Re: [libvirt PATCH 09/13] selinux: introduce meson option for selinux policy install

On Tue, Aug 10, 2021 at 11:10:56AM +0200, Pavel Hrdina wrote: > On Fri, Aug 06, 2021 at 06:48:06PM +0100, Daniel P. Berrangé wrote: > > The /etc/os-release file may not even exist on OS and checking specific > > OS names / versions in the build rules duplicates conditions that are > > set in the RPM. > > > > Instead we just look for existance of the tools we need to build the > > policy module.

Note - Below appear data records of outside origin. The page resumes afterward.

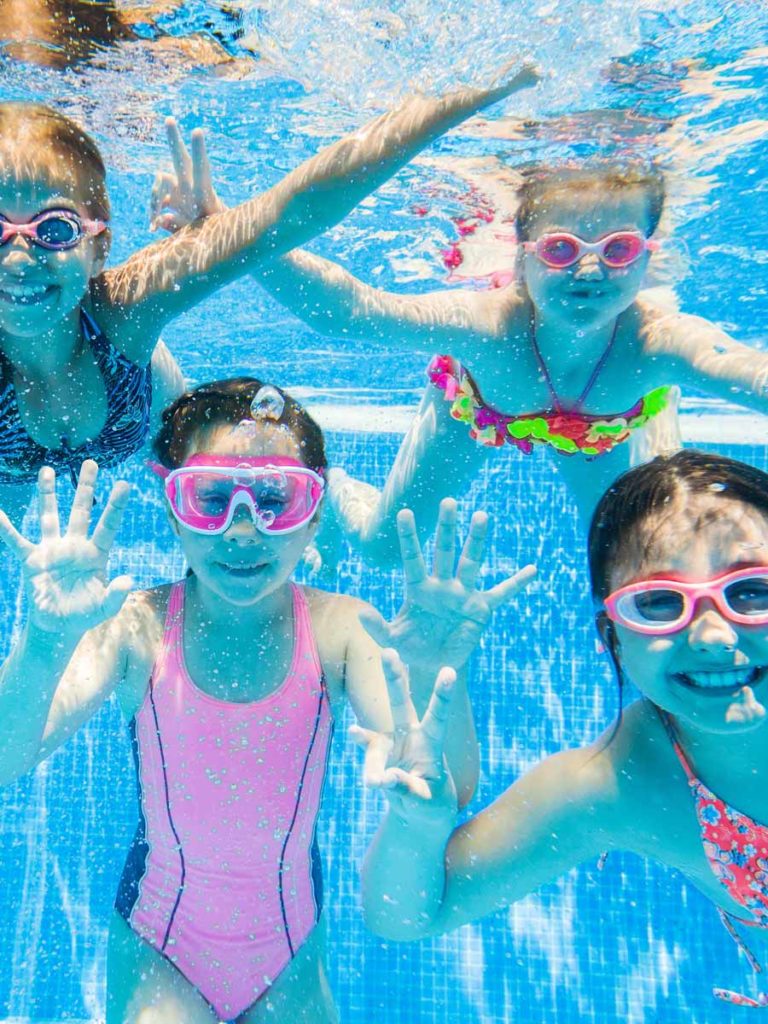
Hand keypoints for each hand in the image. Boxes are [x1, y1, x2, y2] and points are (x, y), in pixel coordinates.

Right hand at [0, 461, 132, 636]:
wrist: (58, 625)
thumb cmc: (85, 613)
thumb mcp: (105, 608)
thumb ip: (116, 595)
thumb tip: (128, 580)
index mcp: (96, 554)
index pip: (107, 526)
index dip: (115, 506)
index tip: (125, 484)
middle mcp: (75, 545)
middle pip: (81, 511)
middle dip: (85, 487)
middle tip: (90, 462)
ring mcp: (52, 550)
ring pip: (50, 516)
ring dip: (48, 493)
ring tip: (47, 468)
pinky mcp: (32, 559)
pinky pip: (16, 540)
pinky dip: (5, 528)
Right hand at [149, 118, 225, 231]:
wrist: (217, 240)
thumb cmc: (214, 236)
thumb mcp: (200, 234)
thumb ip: (181, 226)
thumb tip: (162, 218)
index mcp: (204, 194)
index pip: (201, 169)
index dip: (198, 150)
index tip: (197, 130)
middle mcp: (191, 188)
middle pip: (180, 160)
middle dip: (174, 140)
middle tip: (169, 119)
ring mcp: (181, 192)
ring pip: (161, 181)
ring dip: (153, 198)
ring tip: (153, 221)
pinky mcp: (173, 200)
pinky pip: (158, 201)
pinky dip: (154, 213)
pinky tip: (153, 227)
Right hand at [351, 650, 457, 822]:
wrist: (418, 808)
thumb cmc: (430, 801)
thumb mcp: (425, 800)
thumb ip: (407, 789)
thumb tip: (385, 778)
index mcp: (432, 743)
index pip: (438, 716)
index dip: (442, 695)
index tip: (449, 671)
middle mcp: (410, 735)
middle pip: (400, 702)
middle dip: (394, 676)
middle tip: (389, 651)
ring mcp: (391, 743)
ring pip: (376, 738)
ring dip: (369, 750)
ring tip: (376, 783)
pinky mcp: (376, 755)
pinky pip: (365, 753)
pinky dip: (364, 759)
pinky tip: (367, 770)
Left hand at [360, 498, 534, 672]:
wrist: (435, 665)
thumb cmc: (411, 648)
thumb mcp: (391, 641)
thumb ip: (377, 628)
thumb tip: (361, 612)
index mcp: (418, 588)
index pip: (412, 558)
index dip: (408, 536)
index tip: (404, 512)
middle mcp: (442, 584)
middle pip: (444, 551)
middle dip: (447, 527)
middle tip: (449, 501)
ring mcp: (463, 594)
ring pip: (471, 562)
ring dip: (477, 540)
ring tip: (482, 516)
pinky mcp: (481, 609)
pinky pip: (502, 593)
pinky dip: (517, 583)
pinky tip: (532, 569)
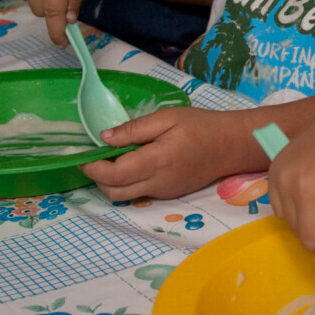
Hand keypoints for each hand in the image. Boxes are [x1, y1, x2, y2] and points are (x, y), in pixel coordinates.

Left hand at [79, 106, 252, 199]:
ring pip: (124, 197)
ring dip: (110, 183)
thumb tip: (104, 138)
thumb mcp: (168, 117)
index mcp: (157, 161)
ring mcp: (163, 192)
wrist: (232, 146)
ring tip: (110, 160)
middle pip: (113, 192)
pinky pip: (139, 193)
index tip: (82, 155)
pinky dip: (126, 183)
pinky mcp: (168, 194)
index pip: (114, 174)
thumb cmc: (201, 126)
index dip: (93, 167)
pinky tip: (132, 164)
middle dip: (96, 177)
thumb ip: (135, 129)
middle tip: (93, 157)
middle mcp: (158, 182)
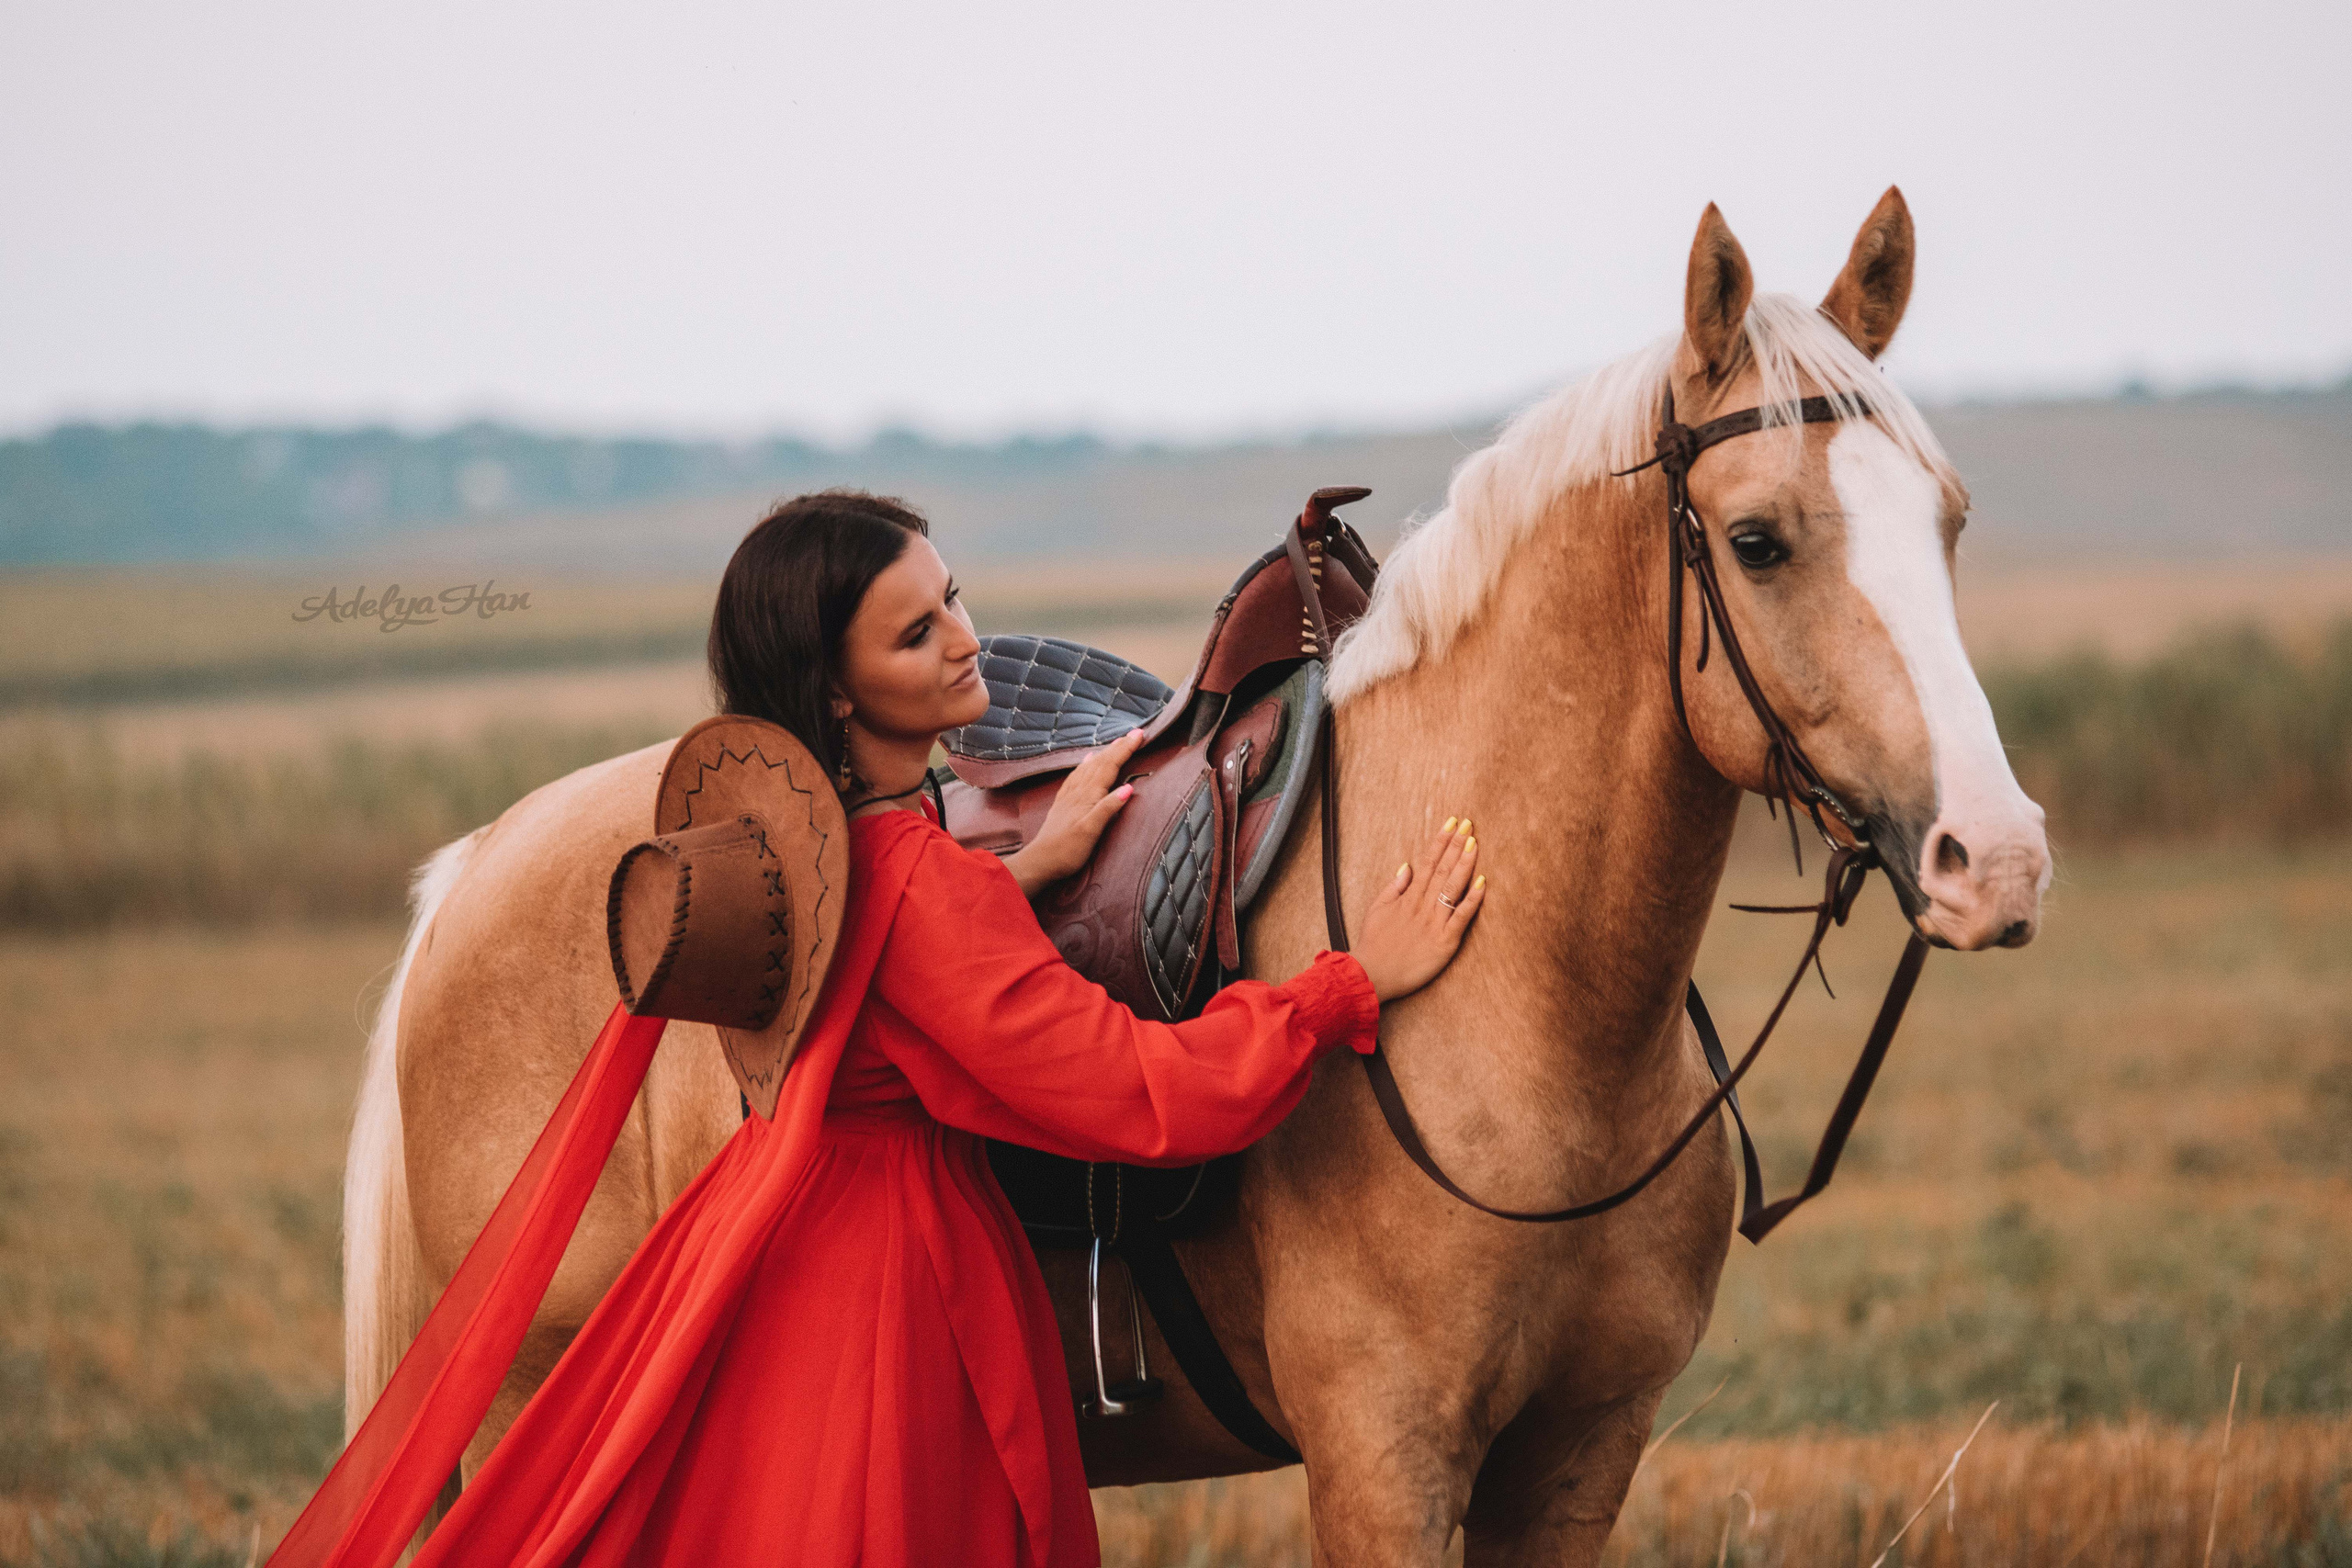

In doing so, we also introduce '-Dselinux_policy' > > feature flag to let it be controlled explicitly. > > > > Since some versions will have an SELinux policy that is too old, we also > > need to do a feature check for the newest interface(s) that we require. > > Currently this is achieved by looking for "systemd_machined_stream_connect". > > The "macro-expander" command can be used to check for SELinux policy > > interfaces, as it will return empty string for any that don't exist. > > > > Signed-off-by: Daniel P. Berrangé <berrange(a)redhat.com&gt; > > --- > > libvirt.spec.in | 7 ++++++ > > meson.build | 1 + > > meson_options.txt | 1 + > > src/security/meson.build | 13 +--------- > > src/security/selinux/meson.build | 43 ++++++++++++++++++++++++++------ > > 5 files changed, 46 insertions(+), 19 deletions(-) > > [...] > > > diff --git a/src/security/selinux/meson.build b/src/security/selinux/meson.build > > index dda8730141..af5a5e38cb 100644 > > --- a/src/security/selinux/meson.build > > +++ b/src/security/selinux/meson.build > > @@ -1,10 +1,39 @@ > > -semod_prog = find_program('semodule_package') > > -checkmod_prog = find_program('checkmodule') > > -bzip2_prog = find_program('bzip2') > > +selinux_policy_opt = get_option('selinux_policy') > > +selinux_policy = false > > +if not selinux_policy_opt.disabled() > > + semod_prog = find_program('semodule_package', required: selinux_policy_opt) > > + checkmod_prog = find_program('checkmodule', required: selinux_policy_opt) > > + macroexpander_prog = find_program('macro-expander', required: selinux_policy_opt) > > + bzip2_prog = find_program('bzip2') > > Here we should use `, required: selinux_policy_opt` as well, otherwise > missing bzip2 would fail the `meson setup` phase if `selinux_policy_opt` > is `auto`. I wonder if we should also actally check for 'sed' and 'm4' since the script we're calling out to will invoke them too.